La galette de blé noir ou de sarrasin est devenue, au cours du dernier demi-siècle, une spécialité à part entière de Haute Bretagne: ainsi, à Rennes et dans sa région, des myriades de crêperies y célèbrent ce disque de farine de blé noir, d’eau et de sel, d’une trentaine à une quarantaine de centimètres de diamètre, de couleur plus ou moins grise, à la texture alvéolée, souple et humide, et au goût aigrelet. On distingue cette galette de blé noir de la crêpe de Basse Bretagne (crêpe bretonne), faite le plus souvent de froment, lait et œufs, d’apparence blonde, fine et croustillante.
Cependant, galette ou crêpe relèvent de la même technique, des mêmes outils : toutes deux réclament pour leur cuisson une galétière («tuile» pour les Gallos de Haute Bretagne, billig pour les bretonnants de Basse Bretagne), chauffée et graissée entre chaque louche. Un râteau de bois («rouable» en Haute-Bretagne, rozell en Basse Bretagne) permet d’étendre la pâte, que l’on retourne avec une spatule (le viroué gallo, le spanell bretonnant). Cette galette, roulée ou pliée (en carré, en rectangle, en triangle ou en portefeuille), fourrée de d’ingrédients variés qui en font un repas complet à elle seule, s’accompagne d’une bolée de cidre. Si les cartes des crêperies rivalisent en audace, certaines galettes traditionnelles se maintiennent en haut du palmarès: en particulier, la «complète», la miroir, la forestière...
Un peu d'histoire
Jadis les crêpes au blé noir composaient l’alimentation de base de la semaine. Elles se cuisaient à la poêle dans la cheminée, sur une seule face. On les coupait en fines lanières pour agrémenter les soupes, ou simplement beurrées ou avec du lait ribot. On les mangeait plus particulièrement le vendredi. Dans la rue, les marchandes de galette faisaient partie du folklore. Lors des fêtes, on s’en régalait encore plus que de coutume. C’est toujours le cas, aujourd’hui, lors des fest-noz, pardons, foires, kermesses, manifestations sportives…
Dans une crêperie, ou à l'occasion de la chandeleur, un «repas-crêpes» commencera par une ou deux galette(s) de blé noir garnie(s) et se terminera par une crêpe sucrée. Le tout, tradition oblige, arrosé de cidre!

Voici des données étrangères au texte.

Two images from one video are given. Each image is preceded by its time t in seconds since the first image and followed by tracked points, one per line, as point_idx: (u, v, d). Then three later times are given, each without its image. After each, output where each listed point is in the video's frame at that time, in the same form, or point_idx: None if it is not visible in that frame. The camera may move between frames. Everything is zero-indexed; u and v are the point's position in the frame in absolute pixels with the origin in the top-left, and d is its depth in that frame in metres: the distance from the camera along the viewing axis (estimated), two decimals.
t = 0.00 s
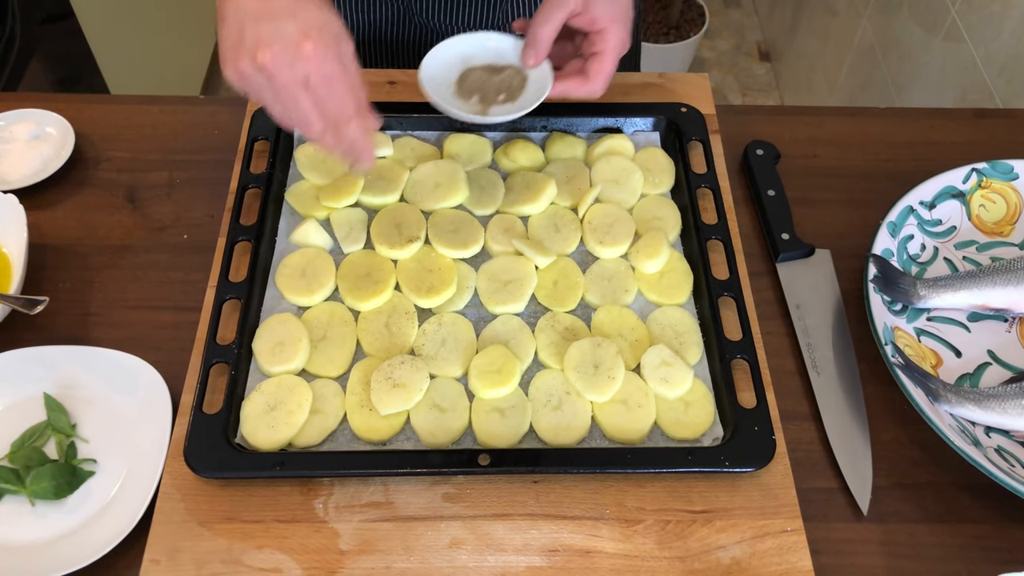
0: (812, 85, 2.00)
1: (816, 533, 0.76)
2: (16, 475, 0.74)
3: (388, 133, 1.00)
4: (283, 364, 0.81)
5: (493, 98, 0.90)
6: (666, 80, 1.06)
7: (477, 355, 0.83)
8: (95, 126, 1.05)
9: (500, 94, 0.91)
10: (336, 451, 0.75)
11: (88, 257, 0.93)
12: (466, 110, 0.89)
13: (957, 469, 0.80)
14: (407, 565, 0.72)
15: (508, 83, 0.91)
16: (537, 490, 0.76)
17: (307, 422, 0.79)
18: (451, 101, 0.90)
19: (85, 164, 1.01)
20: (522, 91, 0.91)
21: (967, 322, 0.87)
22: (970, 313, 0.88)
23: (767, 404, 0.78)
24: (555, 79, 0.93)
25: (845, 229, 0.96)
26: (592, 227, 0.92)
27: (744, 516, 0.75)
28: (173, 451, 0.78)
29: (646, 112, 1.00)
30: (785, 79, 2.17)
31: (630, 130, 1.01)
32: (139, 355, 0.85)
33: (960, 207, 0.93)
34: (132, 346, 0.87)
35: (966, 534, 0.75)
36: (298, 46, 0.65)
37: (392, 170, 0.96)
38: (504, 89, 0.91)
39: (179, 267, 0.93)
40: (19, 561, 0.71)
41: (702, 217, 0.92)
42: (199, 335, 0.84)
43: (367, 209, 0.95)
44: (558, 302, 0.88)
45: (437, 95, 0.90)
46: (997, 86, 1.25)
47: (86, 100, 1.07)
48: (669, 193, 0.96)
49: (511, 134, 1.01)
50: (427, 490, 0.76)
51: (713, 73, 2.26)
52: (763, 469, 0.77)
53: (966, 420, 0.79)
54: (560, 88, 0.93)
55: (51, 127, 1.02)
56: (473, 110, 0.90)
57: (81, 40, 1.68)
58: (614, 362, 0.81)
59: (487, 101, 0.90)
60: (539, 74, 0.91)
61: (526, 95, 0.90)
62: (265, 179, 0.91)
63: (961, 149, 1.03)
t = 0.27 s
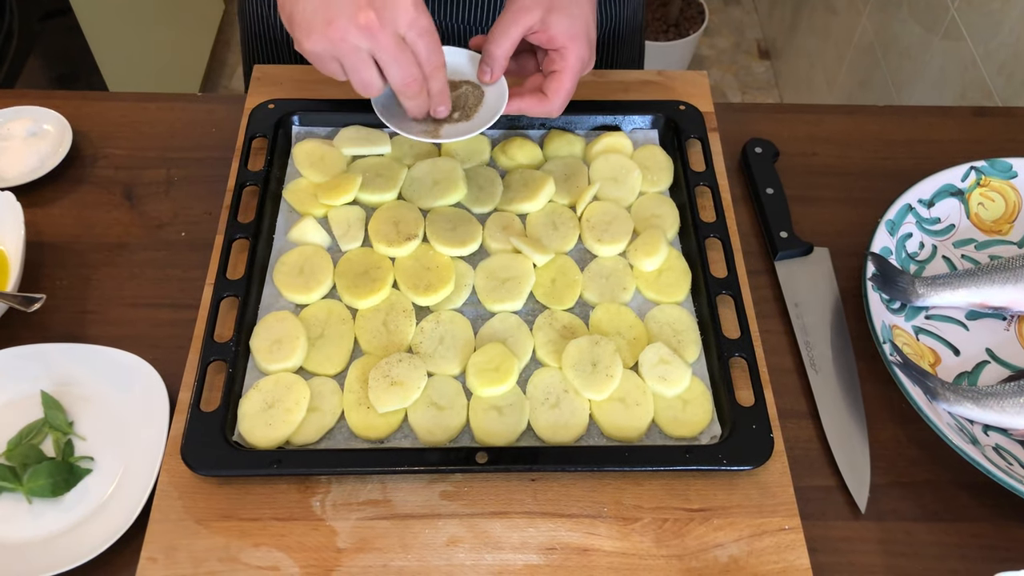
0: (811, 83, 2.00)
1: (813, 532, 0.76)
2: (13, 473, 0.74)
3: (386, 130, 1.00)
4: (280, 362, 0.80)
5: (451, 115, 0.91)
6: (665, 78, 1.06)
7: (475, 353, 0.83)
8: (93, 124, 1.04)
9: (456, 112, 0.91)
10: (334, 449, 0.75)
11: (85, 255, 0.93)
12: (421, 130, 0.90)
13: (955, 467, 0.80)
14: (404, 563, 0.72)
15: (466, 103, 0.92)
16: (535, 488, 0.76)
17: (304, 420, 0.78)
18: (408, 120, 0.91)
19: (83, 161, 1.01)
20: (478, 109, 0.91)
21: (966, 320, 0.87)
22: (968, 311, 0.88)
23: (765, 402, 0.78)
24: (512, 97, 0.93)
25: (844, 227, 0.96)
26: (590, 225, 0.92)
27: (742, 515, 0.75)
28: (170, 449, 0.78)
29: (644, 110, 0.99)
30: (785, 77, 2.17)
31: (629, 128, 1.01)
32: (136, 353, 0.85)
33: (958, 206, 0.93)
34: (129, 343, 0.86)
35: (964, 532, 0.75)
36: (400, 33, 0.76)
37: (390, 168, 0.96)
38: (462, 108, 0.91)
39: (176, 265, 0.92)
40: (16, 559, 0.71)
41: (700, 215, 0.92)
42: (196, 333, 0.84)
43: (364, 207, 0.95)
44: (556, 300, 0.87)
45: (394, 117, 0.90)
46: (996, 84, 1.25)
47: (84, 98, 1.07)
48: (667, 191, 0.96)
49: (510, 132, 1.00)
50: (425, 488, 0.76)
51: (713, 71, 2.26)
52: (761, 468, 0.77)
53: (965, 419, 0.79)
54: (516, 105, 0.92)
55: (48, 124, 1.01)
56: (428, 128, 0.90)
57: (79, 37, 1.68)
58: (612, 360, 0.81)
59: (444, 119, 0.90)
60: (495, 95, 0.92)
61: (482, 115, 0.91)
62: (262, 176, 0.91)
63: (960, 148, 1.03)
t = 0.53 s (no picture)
0: (811, 81, 2.00)
1: (812, 532, 0.76)
2: (11, 473, 0.74)
3: (384, 130, 1.00)
4: (278, 362, 0.80)
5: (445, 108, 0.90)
6: (664, 78, 1.06)
7: (474, 353, 0.82)
8: (91, 123, 1.04)
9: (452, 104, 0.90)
10: (332, 449, 0.75)
11: (83, 254, 0.93)
12: (418, 121, 0.90)
13: (953, 467, 0.80)
14: (403, 563, 0.72)
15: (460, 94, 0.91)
16: (533, 488, 0.76)
17: (302, 420, 0.78)
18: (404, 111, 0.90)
19: (82, 161, 1.01)
20: (476, 101, 0.90)
21: (965, 320, 0.87)
22: (967, 311, 0.88)
23: (763, 402, 0.78)
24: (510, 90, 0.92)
25: (843, 226, 0.95)
26: (589, 225, 0.92)
27: (740, 515, 0.75)
28: (168, 449, 0.78)
29: (643, 110, 0.99)
30: (785, 76, 2.17)
31: (627, 127, 1.01)
32: (135, 353, 0.85)
33: (957, 205, 0.93)
34: (128, 343, 0.86)
35: (962, 532, 0.75)
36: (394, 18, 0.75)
37: (388, 168, 0.96)
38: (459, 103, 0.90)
39: (175, 265, 0.92)
40: (14, 559, 0.71)
41: (699, 215, 0.92)
42: (194, 333, 0.84)
43: (362, 206, 0.95)
44: (555, 300, 0.87)
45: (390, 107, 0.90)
46: (996, 84, 1.25)
47: (83, 98, 1.07)
48: (666, 191, 0.96)
49: (508, 132, 1.00)
50: (423, 489, 0.76)
51: (713, 70, 2.25)
52: (760, 468, 0.77)
53: (964, 419, 0.79)
54: (515, 99, 0.92)
55: (47, 124, 1.01)
56: (424, 120, 0.90)
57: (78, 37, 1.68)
58: (610, 360, 0.81)
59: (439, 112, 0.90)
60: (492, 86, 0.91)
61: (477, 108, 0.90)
62: (261, 176, 0.91)
63: (959, 147, 1.03)
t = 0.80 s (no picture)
0: (810, 79, 2.00)
1: (808, 530, 0.75)
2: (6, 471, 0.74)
3: (381, 127, 0.99)
4: (274, 360, 0.80)
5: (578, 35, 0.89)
6: (661, 75, 1.05)
7: (470, 351, 0.82)
8: (88, 120, 1.04)
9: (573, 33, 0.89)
10: (328, 447, 0.75)
11: (79, 252, 0.92)
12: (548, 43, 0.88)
13: (950, 465, 0.79)
14: (398, 561, 0.72)
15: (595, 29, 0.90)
16: (529, 486, 0.76)
17: (298, 418, 0.78)
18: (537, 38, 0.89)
19: (78, 158, 1.01)
20: (603, 27, 0.90)
21: (962, 318, 0.87)
22: (965, 309, 0.87)
23: (760, 400, 0.78)
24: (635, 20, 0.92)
25: (840, 224, 0.95)
26: (586, 223, 0.92)
27: (736, 513, 0.75)
28: (163, 447, 0.78)
29: (640, 108, 0.99)
30: (784, 73, 2.16)
31: (625, 125, 1.00)
32: (131, 351, 0.85)
33: (955, 203, 0.93)
34: (123, 341, 0.86)
35: (959, 530, 0.75)
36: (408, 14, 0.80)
37: (385, 165, 0.95)
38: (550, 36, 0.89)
39: (171, 262, 0.92)
40: (9, 557, 0.71)
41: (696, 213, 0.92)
42: (190, 331, 0.84)
43: (359, 204, 0.95)
44: (551, 298, 0.87)
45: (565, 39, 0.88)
46: (995, 81, 1.25)
47: (79, 95, 1.07)
48: (663, 188, 0.96)
49: (506, 129, 1.00)
50: (419, 487, 0.76)
51: (712, 67, 2.25)
52: (756, 466, 0.77)
53: (961, 417, 0.79)
54: (642, 28, 0.91)
55: (43, 121, 1.01)
56: (556, 42, 0.88)
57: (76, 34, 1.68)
58: (607, 358, 0.81)
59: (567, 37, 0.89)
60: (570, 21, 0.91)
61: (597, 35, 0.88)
62: (257, 173, 0.91)
63: (957, 145, 1.03)
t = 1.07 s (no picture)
0: (808, 78, 2.00)
1: (805, 529, 0.76)
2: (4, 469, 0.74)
3: (379, 126, 0.99)
4: (272, 359, 0.80)
5: None
6: (660, 74, 1.05)
7: (468, 350, 0.82)
8: (86, 119, 1.04)
9: None
10: (326, 446, 0.75)
11: (78, 251, 0.92)
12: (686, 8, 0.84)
13: (947, 464, 0.80)
14: (395, 560, 0.72)
15: None
16: (527, 485, 0.76)
17: (296, 417, 0.78)
18: None
19: (76, 157, 1.01)
20: None
21: (960, 317, 0.87)
22: (962, 309, 0.87)
23: (758, 399, 0.78)
24: None
25: (838, 223, 0.95)
26: (584, 222, 0.92)
27: (734, 512, 0.75)
28: (161, 446, 0.78)
29: (638, 106, 0.99)
30: (783, 73, 2.16)
31: (623, 124, 1.00)
32: (129, 349, 0.85)
33: (953, 202, 0.93)
34: (122, 340, 0.86)
35: (956, 529, 0.75)
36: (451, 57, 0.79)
37: (383, 164, 0.95)
38: None
39: (169, 261, 0.92)
40: (7, 556, 0.71)
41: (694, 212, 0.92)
42: (188, 329, 0.84)
43: (357, 203, 0.95)
44: (549, 297, 0.87)
45: None
46: (993, 81, 1.25)
47: (77, 93, 1.07)
48: (661, 187, 0.96)
49: (504, 128, 1.00)
50: (417, 485, 0.76)
51: (711, 67, 2.25)
52: (754, 465, 0.77)
53: (958, 416, 0.79)
54: None
55: (41, 120, 1.01)
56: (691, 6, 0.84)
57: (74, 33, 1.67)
58: (604, 357, 0.81)
59: None
60: None
61: None
62: (255, 172, 0.91)
63: (955, 144, 1.03)
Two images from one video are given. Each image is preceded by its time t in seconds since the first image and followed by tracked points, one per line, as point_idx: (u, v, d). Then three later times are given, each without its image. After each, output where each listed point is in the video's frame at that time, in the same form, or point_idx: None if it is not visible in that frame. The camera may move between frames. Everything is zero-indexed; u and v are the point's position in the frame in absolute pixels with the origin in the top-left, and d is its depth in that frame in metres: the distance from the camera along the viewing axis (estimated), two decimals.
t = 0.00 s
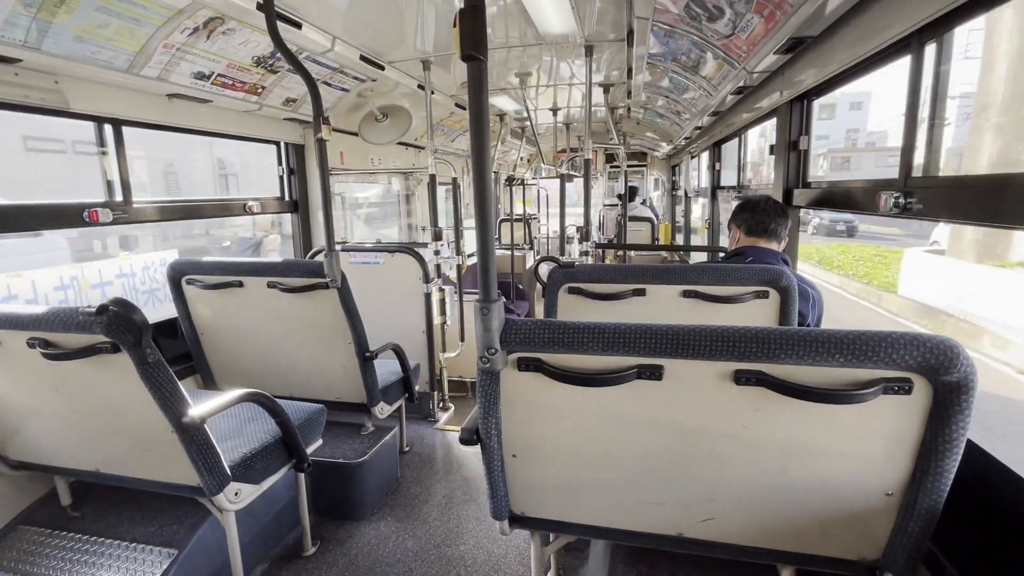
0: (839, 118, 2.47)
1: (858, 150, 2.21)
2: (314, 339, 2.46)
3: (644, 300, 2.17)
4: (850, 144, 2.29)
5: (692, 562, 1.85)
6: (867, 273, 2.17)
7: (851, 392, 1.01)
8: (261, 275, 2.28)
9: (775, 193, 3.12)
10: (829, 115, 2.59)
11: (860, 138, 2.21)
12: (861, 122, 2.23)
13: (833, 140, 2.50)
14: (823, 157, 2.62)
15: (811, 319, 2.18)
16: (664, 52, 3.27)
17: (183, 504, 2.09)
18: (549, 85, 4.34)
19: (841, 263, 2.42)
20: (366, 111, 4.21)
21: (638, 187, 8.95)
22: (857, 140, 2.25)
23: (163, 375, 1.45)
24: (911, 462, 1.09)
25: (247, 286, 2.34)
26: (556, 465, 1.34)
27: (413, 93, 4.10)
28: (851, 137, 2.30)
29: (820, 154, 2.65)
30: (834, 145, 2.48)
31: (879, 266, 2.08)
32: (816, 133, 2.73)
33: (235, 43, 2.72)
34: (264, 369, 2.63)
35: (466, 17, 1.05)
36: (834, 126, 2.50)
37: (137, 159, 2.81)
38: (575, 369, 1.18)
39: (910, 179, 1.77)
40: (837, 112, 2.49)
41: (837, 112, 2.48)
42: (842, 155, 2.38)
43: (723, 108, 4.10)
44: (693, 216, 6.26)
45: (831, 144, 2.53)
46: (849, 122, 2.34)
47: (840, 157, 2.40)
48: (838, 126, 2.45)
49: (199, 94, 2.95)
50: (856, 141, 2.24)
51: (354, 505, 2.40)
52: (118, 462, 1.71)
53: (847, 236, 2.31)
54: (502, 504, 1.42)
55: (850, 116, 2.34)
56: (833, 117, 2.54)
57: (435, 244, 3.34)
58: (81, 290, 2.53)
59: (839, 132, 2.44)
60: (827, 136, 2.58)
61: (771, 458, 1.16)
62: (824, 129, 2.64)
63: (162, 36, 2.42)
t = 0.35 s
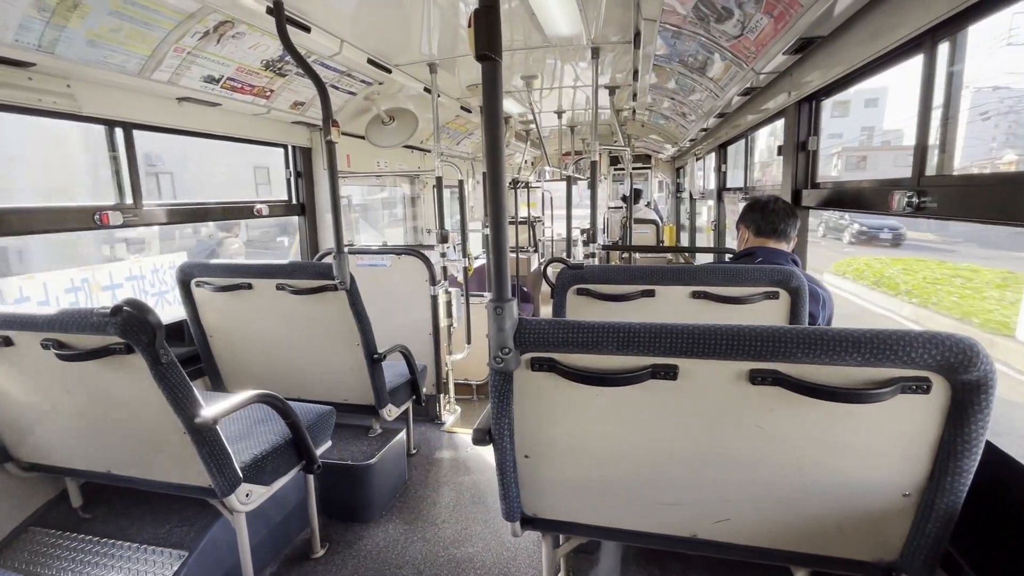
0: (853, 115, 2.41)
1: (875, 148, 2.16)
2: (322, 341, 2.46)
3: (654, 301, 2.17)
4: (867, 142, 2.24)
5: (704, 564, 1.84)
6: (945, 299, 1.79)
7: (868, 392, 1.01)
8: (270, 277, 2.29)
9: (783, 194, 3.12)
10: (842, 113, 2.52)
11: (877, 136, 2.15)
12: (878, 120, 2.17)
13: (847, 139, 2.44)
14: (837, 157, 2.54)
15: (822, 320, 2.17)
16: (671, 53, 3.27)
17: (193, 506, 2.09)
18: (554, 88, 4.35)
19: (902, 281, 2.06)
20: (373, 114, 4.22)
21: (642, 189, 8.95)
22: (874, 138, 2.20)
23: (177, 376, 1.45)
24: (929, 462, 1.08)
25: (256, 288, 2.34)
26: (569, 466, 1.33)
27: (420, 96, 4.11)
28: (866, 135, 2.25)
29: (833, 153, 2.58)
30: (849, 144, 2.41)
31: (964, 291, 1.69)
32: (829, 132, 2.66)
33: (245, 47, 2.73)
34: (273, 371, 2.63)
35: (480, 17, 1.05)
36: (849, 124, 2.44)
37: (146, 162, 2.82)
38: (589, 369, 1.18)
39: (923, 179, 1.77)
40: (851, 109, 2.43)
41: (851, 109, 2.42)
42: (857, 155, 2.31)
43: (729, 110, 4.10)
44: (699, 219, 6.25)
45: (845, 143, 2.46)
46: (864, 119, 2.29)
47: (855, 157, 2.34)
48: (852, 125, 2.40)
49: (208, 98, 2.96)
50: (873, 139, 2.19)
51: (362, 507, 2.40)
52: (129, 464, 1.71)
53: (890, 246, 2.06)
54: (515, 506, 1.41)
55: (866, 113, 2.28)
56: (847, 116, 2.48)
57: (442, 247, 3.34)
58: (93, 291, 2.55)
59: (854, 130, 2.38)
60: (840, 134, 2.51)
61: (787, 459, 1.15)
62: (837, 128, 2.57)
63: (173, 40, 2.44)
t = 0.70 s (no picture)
0: (870, 113, 2.30)
1: (894, 148, 2.04)
2: (325, 338, 2.47)
3: (656, 301, 2.17)
4: (885, 141, 2.13)
5: (704, 563, 1.84)
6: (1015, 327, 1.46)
7: (871, 389, 1.01)
8: (274, 274, 2.30)
9: (788, 195, 3.11)
10: (858, 111, 2.40)
11: (895, 135, 2.04)
12: (896, 118, 2.06)
13: (864, 138, 2.32)
14: (854, 156, 2.40)
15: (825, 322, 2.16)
16: (675, 54, 3.27)
17: (196, 500, 2.10)
18: (559, 88, 4.35)
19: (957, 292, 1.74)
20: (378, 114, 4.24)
21: (647, 191, 8.95)
22: (892, 137, 2.09)
23: (181, 370, 1.46)
24: (931, 461, 1.08)
25: (260, 285, 2.35)
26: (569, 462, 1.33)
27: (424, 96, 4.12)
28: (884, 134, 2.14)
29: (849, 153, 2.44)
30: (865, 143, 2.29)
31: None
32: (844, 130, 2.52)
33: (251, 45, 2.75)
34: (276, 368, 2.64)
35: (484, 13, 1.06)
36: (865, 122, 2.32)
37: (153, 160, 2.84)
38: (590, 365, 1.18)
39: (927, 179, 1.77)
40: (867, 107, 2.32)
41: (867, 107, 2.31)
42: (874, 154, 2.19)
43: (734, 111, 4.10)
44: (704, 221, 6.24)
45: (862, 142, 2.34)
46: (881, 117, 2.18)
47: (873, 156, 2.21)
48: (868, 123, 2.29)
49: (214, 96, 2.98)
50: (891, 138, 2.08)
51: (363, 505, 2.40)
52: (132, 458, 1.73)
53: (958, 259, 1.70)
54: (515, 503, 1.41)
55: (883, 111, 2.17)
56: (863, 113, 2.36)
57: (445, 246, 3.35)
58: (98, 287, 2.56)
59: (870, 129, 2.27)
60: (856, 134, 2.39)
61: (788, 457, 1.15)
62: (852, 127, 2.46)
63: (181, 38, 2.46)
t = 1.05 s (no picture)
0: (890, 109, 2.15)
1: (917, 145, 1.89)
2: (329, 335, 2.48)
3: (659, 299, 2.17)
4: (907, 138, 1.97)
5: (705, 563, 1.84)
6: None
7: (870, 388, 1.00)
8: (279, 270, 2.31)
9: (793, 195, 3.10)
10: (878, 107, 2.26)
11: (918, 131, 1.89)
12: (919, 113, 1.92)
13: (884, 135, 2.16)
14: (875, 155, 2.24)
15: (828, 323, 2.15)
16: (681, 53, 3.26)
17: (200, 494, 2.12)
18: (565, 87, 4.34)
19: None
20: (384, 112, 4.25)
21: (652, 191, 8.92)
22: (914, 134, 1.93)
23: (185, 364, 1.48)
24: (932, 461, 1.07)
25: (264, 281, 2.36)
26: (569, 459, 1.33)
27: (429, 94, 4.13)
28: (905, 131, 1.99)
29: (868, 151, 2.29)
30: (887, 140, 2.13)
31: None
32: (862, 128, 2.38)
33: (258, 43, 2.77)
34: (280, 364, 2.66)
35: (486, 9, 1.06)
36: (885, 118, 2.18)
37: (160, 156, 2.87)
38: (590, 362, 1.19)
39: (932, 178, 1.76)
40: (887, 101, 2.18)
41: (888, 102, 2.16)
42: (897, 151, 2.03)
43: (741, 110, 4.09)
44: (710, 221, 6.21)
45: (882, 139, 2.19)
46: (902, 113, 2.03)
47: (896, 153, 2.05)
48: (888, 119, 2.14)
49: (221, 93, 3.00)
50: (914, 134, 1.93)
51: (366, 501, 2.41)
52: (137, 451, 1.74)
53: None
54: (514, 499, 1.42)
55: (905, 106, 2.02)
56: (883, 109, 2.22)
57: (450, 244, 3.36)
58: (106, 282, 2.59)
59: (891, 126, 2.12)
60: (875, 131, 2.24)
61: (788, 456, 1.15)
62: (872, 124, 2.31)
63: (188, 35, 2.48)
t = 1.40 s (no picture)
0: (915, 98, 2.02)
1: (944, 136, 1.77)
2: (335, 332, 2.49)
3: (664, 296, 2.17)
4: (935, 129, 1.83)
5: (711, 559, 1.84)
6: None
7: (877, 384, 0.99)
8: (286, 269, 2.32)
9: (802, 191, 3.08)
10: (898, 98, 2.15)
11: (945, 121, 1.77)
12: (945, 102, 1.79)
13: (909, 127, 2.02)
14: (898, 147, 2.09)
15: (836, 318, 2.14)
16: (687, 48, 3.25)
17: (209, 489, 2.14)
18: (570, 84, 4.32)
19: None
20: (389, 110, 4.26)
21: (660, 188, 8.87)
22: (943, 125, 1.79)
23: (194, 360, 1.49)
24: (941, 458, 1.06)
25: (272, 279, 2.38)
26: (575, 455, 1.34)
27: (434, 92, 4.13)
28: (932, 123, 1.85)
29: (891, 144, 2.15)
30: (913, 132, 1.99)
31: None
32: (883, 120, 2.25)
33: (264, 42, 2.78)
34: (288, 361, 2.68)
35: (490, 5, 1.06)
36: (909, 108, 2.04)
37: (168, 156, 2.89)
38: (595, 358, 1.18)
39: (942, 171, 1.74)
40: (912, 91, 2.04)
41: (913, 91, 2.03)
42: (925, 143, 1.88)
43: (748, 105, 4.06)
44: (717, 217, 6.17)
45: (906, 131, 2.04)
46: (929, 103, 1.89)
47: (922, 146, 1.90)
48: (913, 110, 2.01)
49: (228, 93, 3.02)
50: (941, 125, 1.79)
51: (373, 497, 2.43)
52: (147, 447, 1.76)
53: None
54: (520, 495, 1.42)
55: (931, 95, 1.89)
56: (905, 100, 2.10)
57: (455, 242, 3.36)
58: (115, 280, 2.62)
59: (916, 117, 1.98)
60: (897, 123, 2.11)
61: (795, 452, 1.14)
62: (895, 115, 2.17)
63: (195, 35, 2.49)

La culture du blé noir* fut une bénédiction pour l'Armorique (son essor date du XVI ième siècle, bien que l'on retrouve des traces de pollen de sarrasin dans les tourbières de la région datées du XII ième siècle) poussant sur les terres ingrates où le blé ne voulait pas prendre. Dès la fin du XIX ième siècle, se produisit une première émigration bretonne sur Paris (fuyant la surpopulation et l'insuffisance des terres agricoles exploitables). Une seconde émigration, encore plus massive que la précédente, se produira dans la première moitié du XIX ième siècle, et même après la dernière guerre mondiale. Les crêperies se mirent à y fleurir, en particulier dans le quartier Montparnasse (comme on peut toujours le constater)... et par ricochet dans d'autres villes françaises et dans le monde.
Depuis ces deux dernières décennies, les galettes de sarrasin sont parties à la conquête des rayonnages des supermarchés de l’Hexagone, emballées sous cellophane. On en trouve également des garnies ainsi que des surgelées.
*Une plante et non une céréale.
Recette
Ingrédients
(pour 6 galettes de 30 cm de diamètre)
175 g de farine de blé noir
37 cl d'eau
5 g de gros sel (type Guérande)
Huile
Préparation de recette
Placer la farine et le sel dans un saladier. Y verser progressivement, l’eau en mélangeant à la cuillère de bois jusqu’à obtenir une pâte consistante et fluide. Rajouter 2 ou 3 cl d’eau si elle vous parait trop épaisse. Battre longuement pour l’aérer. Laisser reposer 2 heures au réfrigérateur.
Faire chauffer la galétière en la graissant avec de l’huile. Étaler une fine couche de pâte sur celle-ci. Attendre que celle-ci colore un peu avant de la décoller et laisser cuire encore une petite minute. Dans le cadre d'une galette à garnir: étaler la pâte, retourner à mi-cuisson pour faire dorer la seconde face de la galette tout en déposant la garniture choisie. Exemple: voir à forestière ou à galette à la fondue de poireaux.
Le p'tit truc de Léna
Si on ne dispose pas de galétière, une poêle large (surtout, dont le fond n'attache pas) fera tout aussi bien l'affaire.